Comments:  These came out just like my skinless turkey breasts, but with the brining the texture was perfect for slicing, nice color, moistness was great and the seasoning layer was tender.  Like the half-bird, the saltiness was not overboard, but backing off  from 150 grams to 125 grams will be my next experiment.


----------



## thirdeye (Jul 8, 2020)

Here is Update #2 to this technique.  I reduced the salt from Update #1  from 150 grams to 125 grams, slightly lowered the sugar, and changed my cold smoke time to 75 minutes.    I think I have found my sweet spot for Pop's Brine on chicken.  Brine time was about 15 or 16 hours. 

1 gallon of water
125 grams canning salt 
25 grams white sugar
25 grams brown sugar
20 grams Cure #1 (heaping tablespoon)
3/4 teaspoon black pepper 

The photo is kind of deceiving because I removed the breast fillets from the carcass and also removed the skin.  The thighs are also skinless, but I left the skin on the lollipops and the wings.  When I took this picture the breasts were 159° so they came off.  There is chicken broth and some butter in the pan with the dark meat, it continued for another 20 minutes, then I covered the pan until the internal was 190°.  The wings stayed on the entire time so the skin could get really crispy. 

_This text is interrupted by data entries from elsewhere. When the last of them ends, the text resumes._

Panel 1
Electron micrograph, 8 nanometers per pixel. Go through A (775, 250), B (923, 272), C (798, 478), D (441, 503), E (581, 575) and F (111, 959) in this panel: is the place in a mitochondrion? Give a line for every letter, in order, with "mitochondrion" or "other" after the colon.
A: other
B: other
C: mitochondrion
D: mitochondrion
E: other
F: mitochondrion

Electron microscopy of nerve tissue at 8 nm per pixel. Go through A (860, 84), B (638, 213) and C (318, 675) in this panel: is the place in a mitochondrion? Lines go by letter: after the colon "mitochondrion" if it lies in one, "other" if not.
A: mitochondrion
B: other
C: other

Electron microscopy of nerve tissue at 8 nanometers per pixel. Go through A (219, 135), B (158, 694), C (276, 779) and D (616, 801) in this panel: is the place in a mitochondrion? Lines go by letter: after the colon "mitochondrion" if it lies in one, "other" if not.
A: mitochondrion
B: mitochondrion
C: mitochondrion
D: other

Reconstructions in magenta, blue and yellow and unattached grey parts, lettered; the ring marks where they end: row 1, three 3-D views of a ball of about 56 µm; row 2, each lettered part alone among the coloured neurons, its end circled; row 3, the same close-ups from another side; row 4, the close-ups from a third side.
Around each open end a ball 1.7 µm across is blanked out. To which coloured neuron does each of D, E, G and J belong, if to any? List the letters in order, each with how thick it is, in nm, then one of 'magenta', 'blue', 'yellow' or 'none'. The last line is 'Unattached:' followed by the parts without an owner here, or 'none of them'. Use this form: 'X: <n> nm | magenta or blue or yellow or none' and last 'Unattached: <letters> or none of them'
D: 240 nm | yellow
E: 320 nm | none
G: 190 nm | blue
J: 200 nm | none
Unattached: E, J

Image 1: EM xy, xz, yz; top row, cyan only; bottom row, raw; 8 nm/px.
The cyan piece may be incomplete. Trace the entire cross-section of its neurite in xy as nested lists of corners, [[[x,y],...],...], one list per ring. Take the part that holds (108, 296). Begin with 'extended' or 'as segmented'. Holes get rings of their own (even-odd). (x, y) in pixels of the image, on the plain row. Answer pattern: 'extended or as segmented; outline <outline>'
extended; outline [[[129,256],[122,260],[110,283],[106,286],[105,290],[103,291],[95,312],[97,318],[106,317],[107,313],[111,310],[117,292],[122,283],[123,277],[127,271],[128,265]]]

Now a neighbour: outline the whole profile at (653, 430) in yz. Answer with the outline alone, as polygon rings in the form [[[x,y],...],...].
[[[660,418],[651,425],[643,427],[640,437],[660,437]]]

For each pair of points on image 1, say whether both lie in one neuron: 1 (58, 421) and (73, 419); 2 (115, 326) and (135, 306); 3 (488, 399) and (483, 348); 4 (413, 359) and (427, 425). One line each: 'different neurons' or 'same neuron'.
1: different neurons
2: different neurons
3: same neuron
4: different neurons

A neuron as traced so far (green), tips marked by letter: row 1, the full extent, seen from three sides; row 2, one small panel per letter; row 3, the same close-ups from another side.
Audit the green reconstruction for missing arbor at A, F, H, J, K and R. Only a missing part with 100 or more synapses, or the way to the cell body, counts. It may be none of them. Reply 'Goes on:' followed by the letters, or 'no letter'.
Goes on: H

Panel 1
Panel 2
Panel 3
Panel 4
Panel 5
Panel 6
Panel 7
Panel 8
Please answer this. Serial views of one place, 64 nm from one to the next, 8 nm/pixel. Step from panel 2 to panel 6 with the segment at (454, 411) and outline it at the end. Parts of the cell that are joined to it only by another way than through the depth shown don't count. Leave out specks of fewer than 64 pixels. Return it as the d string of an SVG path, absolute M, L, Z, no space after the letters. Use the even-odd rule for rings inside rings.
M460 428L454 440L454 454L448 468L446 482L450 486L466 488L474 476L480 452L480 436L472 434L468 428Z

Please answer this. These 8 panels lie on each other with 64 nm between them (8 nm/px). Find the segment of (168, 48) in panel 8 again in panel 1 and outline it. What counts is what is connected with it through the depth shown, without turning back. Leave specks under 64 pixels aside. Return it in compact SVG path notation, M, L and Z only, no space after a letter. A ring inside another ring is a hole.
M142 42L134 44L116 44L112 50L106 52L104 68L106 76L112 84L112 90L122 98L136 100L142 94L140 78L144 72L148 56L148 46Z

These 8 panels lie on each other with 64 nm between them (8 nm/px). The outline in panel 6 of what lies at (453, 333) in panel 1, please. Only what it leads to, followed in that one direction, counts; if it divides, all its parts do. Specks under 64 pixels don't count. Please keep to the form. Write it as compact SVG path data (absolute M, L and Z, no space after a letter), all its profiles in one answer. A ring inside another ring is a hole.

We're using the breasts to slice for Chef's salad, or for sandwiches.  I like having a smoky product, but without rubbery skin, as the rind (for lack of a better word) still has the seasoning attached.  The texture change and moistness is perfect for this. I can see me doing 3 breasts a week to have in the fridge.

The dark meat is really pleasant, and the skin on the legs does cook tender.  With the thighs being skinless it eliminates the problem of tough thigh skin.


----------